In the interests of full disclosure, you should know before we go any further that Brighton is my home town. I live here, work here and I'm very proud of the place.

But I hope that won't affect my ability to take a critically objective view of this film, which is set in the city.

It's a dark and unsettling drama charting the obsessive relationship that develops between disturbed cop Daniel (Moran) and 15-year-old Hayley (Belmont).

Daniel's putting his career on the line on two counts. Not only is Hayley under age, she's also the leader of a vicious girl gang who specialise in mugging tourists on the seafront and the police are on to them. It's a slice of gritty realism which is neither gritty nor realistic.

Director Bob Blagden's hopes that his film will encourage debate about crime, relationships and moral values are scuppered by a terrible script and wooden acting.

Moran just isn't convincing as the tough cop with a secret fetish for women's shoes. Put a beret on his head and you would have Frank Spencer, without the humour, spouting cliched detective dialogue culled from too many hours watching re-runs of Z Cars.

Belmont's portrayal of a teenager in torment - tough on the outside but fragile on the inside - is amateur and irritating. Her attempts at conveying inner turmoil mostly come across as suffering from painful bouts of trapped wind.

The Brighton portrayed here is not a place that I recognise.

It's a colourless, oppressive, provincial wasteland peopled by characters who are either resigned to the rut they're trapped in or struggling in vain to get out.

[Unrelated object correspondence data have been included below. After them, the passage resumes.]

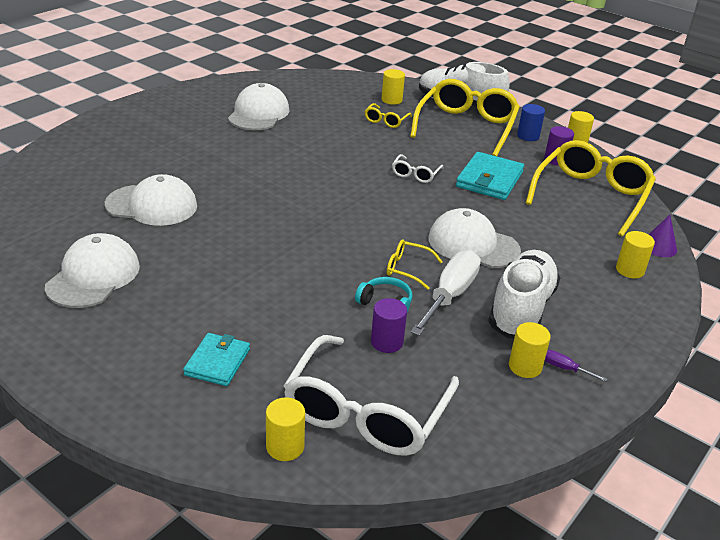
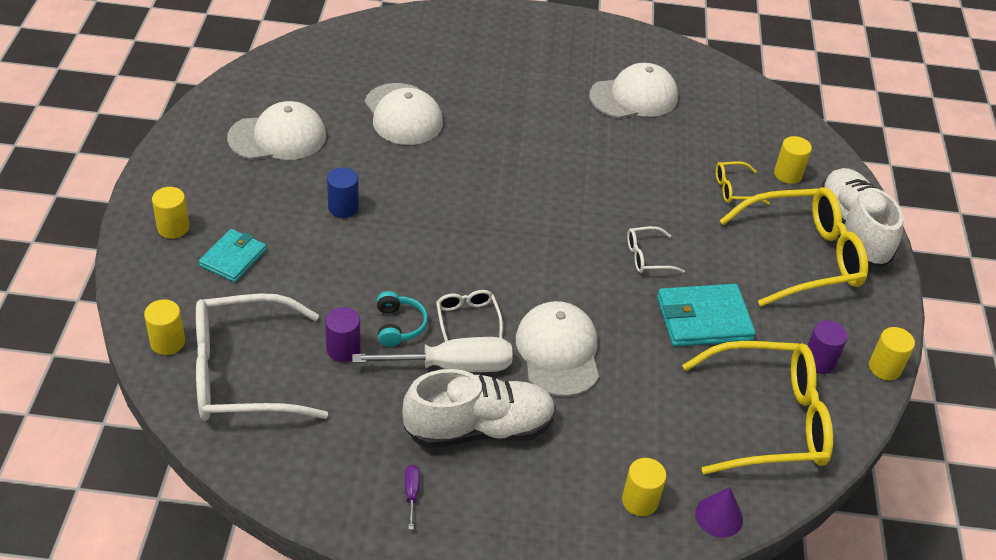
camera: 55 degrees right, 10 degrees up
(217, 362) = (233, 258): turquoise wallet -> turquoise wallet turned 45 degrees counterclockwise
(407, 269) = (467, 319): yellow glasses -> white glasses
(525, 367) = (389, 461): yellow cylinder -> yellow cylinder (173, 228)
(528, 136) = (847, 318): blue cylinder -> blue cylinder (343, 208)

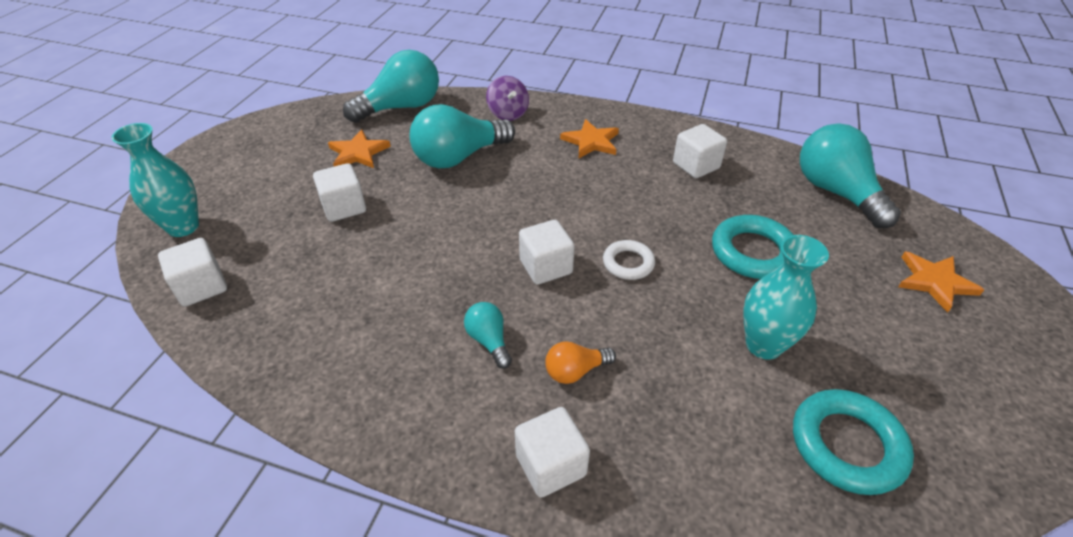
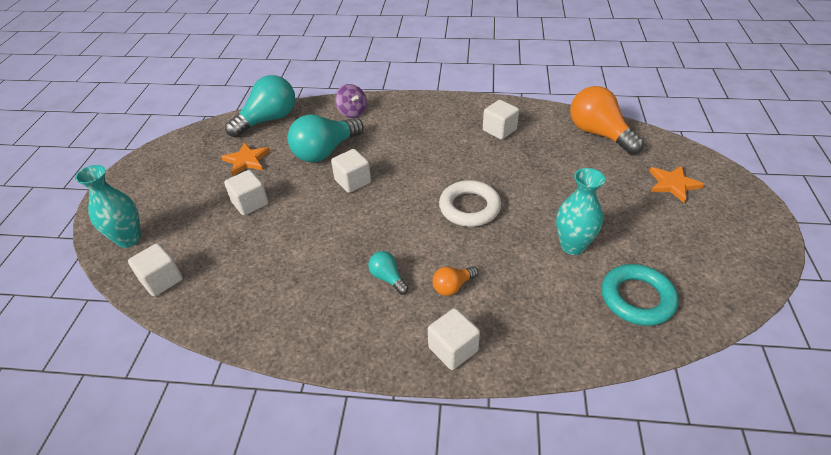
camera: 10 degrees left, 0 degrees up
(546, 267) = (413, 220): white cube -> white cube (353, 181)
(591, 141) = (420, 124): orange star -> none
(628, 263) = (469, 207): white ring -> white ring, size x1.66
(753, 252) = (552, 185): turquoise ring -> none
(836, 192) = (599, 134): turquoise light bulb -> orange light bulb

The story could have been set in any medium-sized town with a seafront.

Nothing about this story rings true. Not Hayley's gang, not Moran's detective and certainly not their tempestuous and ultimately tragic romance.

At the premiere, Moran told me Ashes And Sand is one of six films he has made in the last couple of years that are still waiting for a distributor to release them.

If the other five are like this, he's in for a long wait.